Giving it another go and adding Bluetooth magic?

A project log for Game Link Online

Play your good old multiplayer Gameboy games over the internet!

Arno MoonenArno Moonen 02/15/2021 at 07:490 Comments

It's been a long time since I worked on this project. In the end I got a more or less working board (the hardware was okay, but the software still needed some tweaking), based around an STM32F042F6P6. However, along the way I realised a few things. First of all, I didn't really like the STM32 SDK. It was nice to get a quick prototype working, but when you had to get to the nitty gritty, then I felt it was getting more in my way than helping me. Secondly and more importantly, I didn't feel that a USB adapter would be the right way to go, looking at the devices I usually interact with. I also noticed that I had to take another close look at the signals produced by different types of GameBoys (and known clones, like the GB Boy), to make sure the hardware could handle it all. Finally, I realised (as I often do) I have way to many personal/side projects going on to give them the attention they need.

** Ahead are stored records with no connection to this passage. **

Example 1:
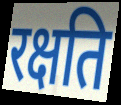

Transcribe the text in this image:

रक्षति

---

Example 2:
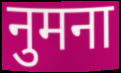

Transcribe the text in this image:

नुमना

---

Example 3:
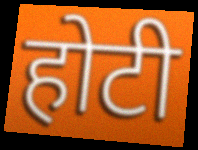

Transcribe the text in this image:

होटी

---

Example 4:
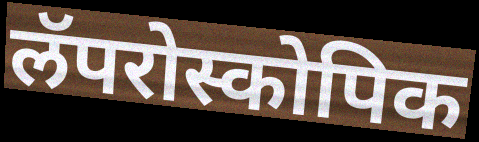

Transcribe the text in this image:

लॅपरोस्कोपिक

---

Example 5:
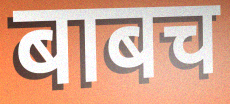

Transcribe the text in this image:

बाबच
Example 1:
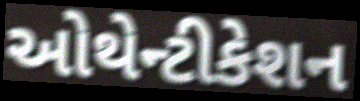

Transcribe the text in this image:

ઓથેન્ટીકેશન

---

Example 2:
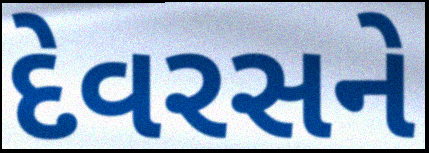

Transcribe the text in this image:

દેવરસને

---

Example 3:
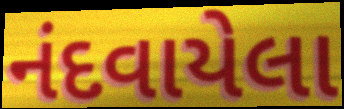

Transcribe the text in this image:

નંદવાયેલા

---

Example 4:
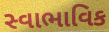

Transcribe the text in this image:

સ્વાભાવિક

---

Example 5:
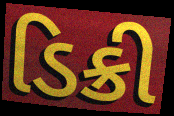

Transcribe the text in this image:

ડિક્રી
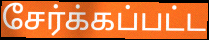
சேர்க்கப்பட்ட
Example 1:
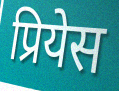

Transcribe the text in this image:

प्रियेस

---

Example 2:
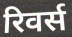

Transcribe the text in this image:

रिवर्स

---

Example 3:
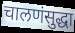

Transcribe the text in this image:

चालणंसुद्धा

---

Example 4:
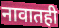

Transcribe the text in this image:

नावातही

Top: monitor/sniffer to analyze the data between consoles; Bottom: last PCB I made for this project a while ago

To analyze the signals, I made the board on the top of the pictures. It's simply a board that can be placed between two consoles or my adapter and a console. It has some loops to hook up a logic analyzer or oscilloscope to and a third EXT port to hook up my USB adapter. The third port was meant so I could dump the data in real time to the computer (by running a special firmware on the USB adapter), so that I could analyze the communication of other GameBoy games in the future.

The board on the bottom shows the latest revision I made of the board. As you can tell, it could have been quite a bit smaller, but I had an existing plastic case that would fit around it, so I stuck to these dimensions. You'll also notice some tape and wire on the left, because I swapped the data lines accidentally in the schematic around the isolator.

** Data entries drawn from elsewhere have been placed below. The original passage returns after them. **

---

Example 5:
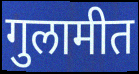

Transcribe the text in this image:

गुलामीत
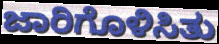
ಜಾರಿಗೊಳಿಸಿತು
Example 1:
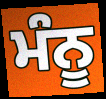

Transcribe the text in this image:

ਮੰਨੂ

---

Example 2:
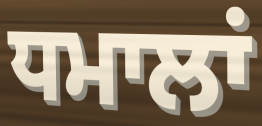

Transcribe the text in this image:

ਧਮਾਲਾਂ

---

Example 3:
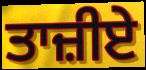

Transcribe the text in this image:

ਤਾਜ਼ੀਏ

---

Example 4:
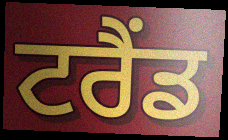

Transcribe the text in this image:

ਟਰੈਂਡ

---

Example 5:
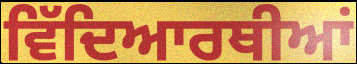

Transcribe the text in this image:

ਵਿੱਦਿਆਰਥੀਆਂ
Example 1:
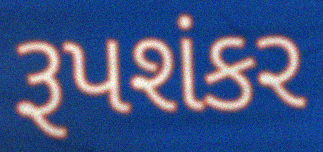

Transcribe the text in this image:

રૂપશંકર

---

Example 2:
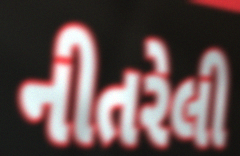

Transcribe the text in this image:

નીતરેલી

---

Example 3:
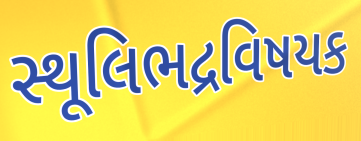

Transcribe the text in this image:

સ્થૂલિભદ્રવિષયક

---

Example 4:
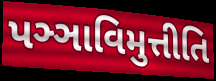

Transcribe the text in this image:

પઞ્ઞાવિમુત્તીતિ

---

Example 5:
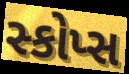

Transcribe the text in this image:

સ્કોપ્સ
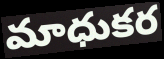
మాధుకర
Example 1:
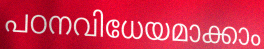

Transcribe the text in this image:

പഠനവിധേയമാക്കാം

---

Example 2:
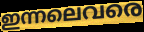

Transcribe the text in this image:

ഇന്നലെവരെ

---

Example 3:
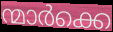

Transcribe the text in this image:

ന്മാർക്കെ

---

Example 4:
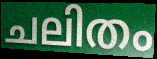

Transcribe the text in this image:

ചലിതം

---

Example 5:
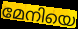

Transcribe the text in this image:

മേനിയെ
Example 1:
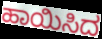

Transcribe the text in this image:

ಹಾಯಿಸಿದ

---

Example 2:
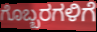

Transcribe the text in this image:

ಗೊಬ್ಬರಗಳಿಗೆ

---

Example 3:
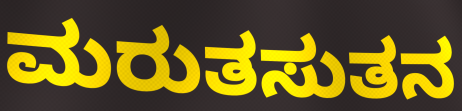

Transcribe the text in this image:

ಮರುತಸುತನ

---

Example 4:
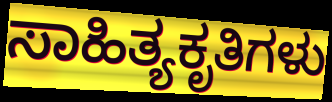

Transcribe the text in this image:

ಸಾಹಿತ್ಯಕೃತಿಗಳು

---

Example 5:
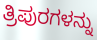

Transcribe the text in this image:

ತ್ರಿಪುರಗಳನ್ನು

As mentioned earlier, I don't feel USB is the way to go. I actually want to make a board that supports Bluetooth Low Energy, given that this is relatively easy to use in smartphone apps and more and more browsers are also supporting Web Bluetooth now.

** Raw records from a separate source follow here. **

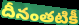
దీనంతటికీ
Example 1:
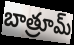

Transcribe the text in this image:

బాత్రూమ్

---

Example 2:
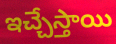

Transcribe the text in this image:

ఇచ్చేస్తాయి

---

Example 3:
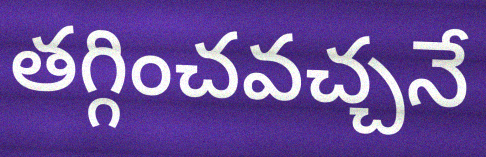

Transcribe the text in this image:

తగ్గించవచ్చనే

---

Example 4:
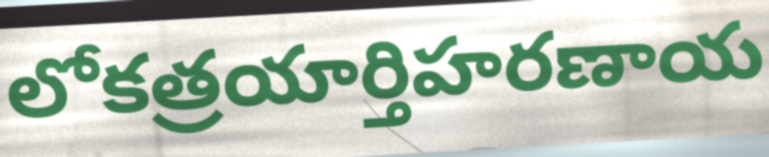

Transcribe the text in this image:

లోకత్రయార్తిహరణాయ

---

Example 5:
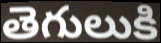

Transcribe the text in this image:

తెగులుకి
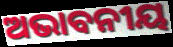
ଅଭାବନୀୟ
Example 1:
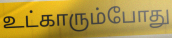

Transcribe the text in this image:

உட்காரும்போது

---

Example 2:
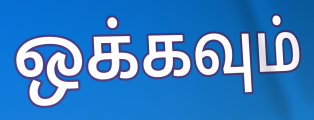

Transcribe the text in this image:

ஒக்கவும்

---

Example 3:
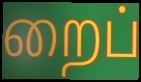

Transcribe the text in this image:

றைப்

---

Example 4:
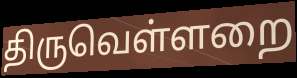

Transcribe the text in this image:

திருவெள்ளறை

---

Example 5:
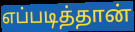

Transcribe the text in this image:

எப்படித்தான்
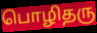
பொழிதரு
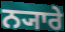
ਨ੍ਯਾਰੇ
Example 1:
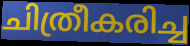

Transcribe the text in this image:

ചിത്രീകരിച്ച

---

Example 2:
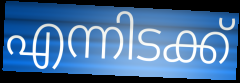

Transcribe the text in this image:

എന്നിടക്ക്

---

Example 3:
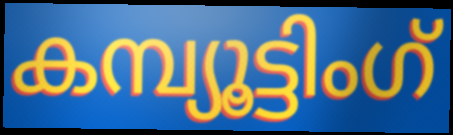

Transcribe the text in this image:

കമ്പ്യൂട്ടിംഗ്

Anyway, the reason I'm posting this log, is because I'm thinking about picking this project up from the shelve again. There's a couple of reasons for this: several people have asked me about the project in the meantime; I've been playing some Gameboy games again recently; Espressif announced some new, cheaper chips/modules that also support Bluetooth Low Energy, which I'd like to play with.

Unfortunately, I still have other projects going on as well, so don't get your hopes up just yet. This project is still kinda on the shelve, but I'll be sure to post another log if/when I find the time to actually start designing a new board around the new ESP32 modules.